Only items completable in <5 minutes with zero risk:

Archiving resolved KNOWN-ISSUES entries (move to RESOLVED section, preserve content)
Removing stale worktrees (after standard safety checks per CLAUDE.md)
Removing trailing whitespace
Updating outdated documentation references (if replacement is clear)
Removing stale # REVIEW-DEFENSE: comments where the defended pattern has been refactored or the referenced artifact no longer exists

Any item requiring tests or validation is NOT a quick win.

Execution

Ask user: "X trivial items can be fixed now (Est: Y minutes). Fix them immediately?"
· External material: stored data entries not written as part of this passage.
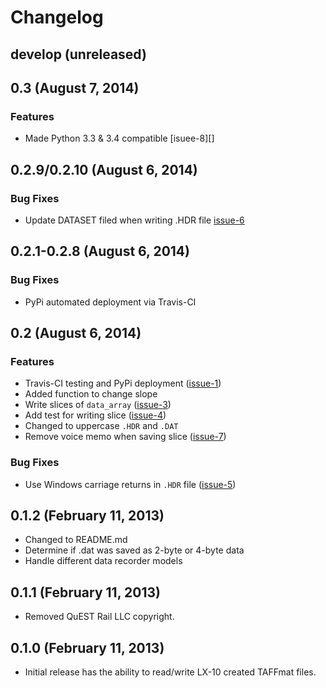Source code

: # Changelog

## develop (unreleased)

## 0.3 (August 7, 2014)

### Features

- Made Python 3.3 & 3.4 compatible [isuee-8][]

## 0.2.9/0.2.10 (August 6, 2014)

### Bug Fixes

- Update DATASET filed when writing .HDR file [issue-6][]

## 0.2.1-0.2.8 (August 6, 2014)

### Bug Fixes

- PyPi automated deployment via Travis-CI

## 0.2 (August 6, 2014)

### Features

- Travis-CI testing and PyPi deployment ([issue-1][])
- Added function to change slope
- Write slices of `data_array` ([issue-3][])
- Add test for writing slice ([issue-4][])
- Changed to uppercase `.HDR` and `.DAT`
- Remove voice memo when saving slice ([issue-7][])

### Bug Fixes

- Use Windows carriage returns in `.HDR` file ([issue-5][])

## 0.1.2 (February 11, 2013)

- Changed to README.md
- Determine if .dat was saved as 2-byte or 4-byte data
- Handle different data recorder models

## 0.1.1 (February 11, 2013)

- Removed QuEST Rail LLC copyright.

## 0.1.0 (February 11, 2013)

- Initial release has the ability to read/write LX-10 created TAFFmat
  files.

[issue-1]: https://github.com/questrail/taffmat/issues/1
[issue-3]: https://github.com/questrail/taffmat/issues/3
[issue-4]: https://github.com/questrail/taffmat/issues/4
[issue-5]: https://github.com/questrail/taffmat/issues/5
[issue-6]: https://github.com/questrail/taffmat/issues/6
[issue-7]: https://github.com/questrail/taffmat/issues/7
[issue-8]: https://github.com/questrail/taffmat/issues/8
If yes: execute sequentially, one commit per fix, close corresponding task after each. If no: leave all tasks in epic.

Guardrails

Discovery, not implementation — identify and plan, don't fix everything in one session
No closing existing issues — only close tasks created during this retro (and only if fixed during Quick Wins)
No scope creep — new issues discovered during Quick Wins get added to the epic, not acted on
User confirmation required — Phase 4 requires explicit approval before creating any tasks
Preserve history — when archiving docs, move to archive section (never delete)
Session limits respected — skip Phase 5 if session usage is high

Output

At the end of the retro, report: epic ID/title, findings summary (critical/improvement/cleanup counts), tasks created (ready/blocked counts), quick wins completed (if Phase 5 ran), current and target health scores, and next steps (.claude/scripts/dso ticket show, .claude/scripts/dso ticket list, /dso:sprint).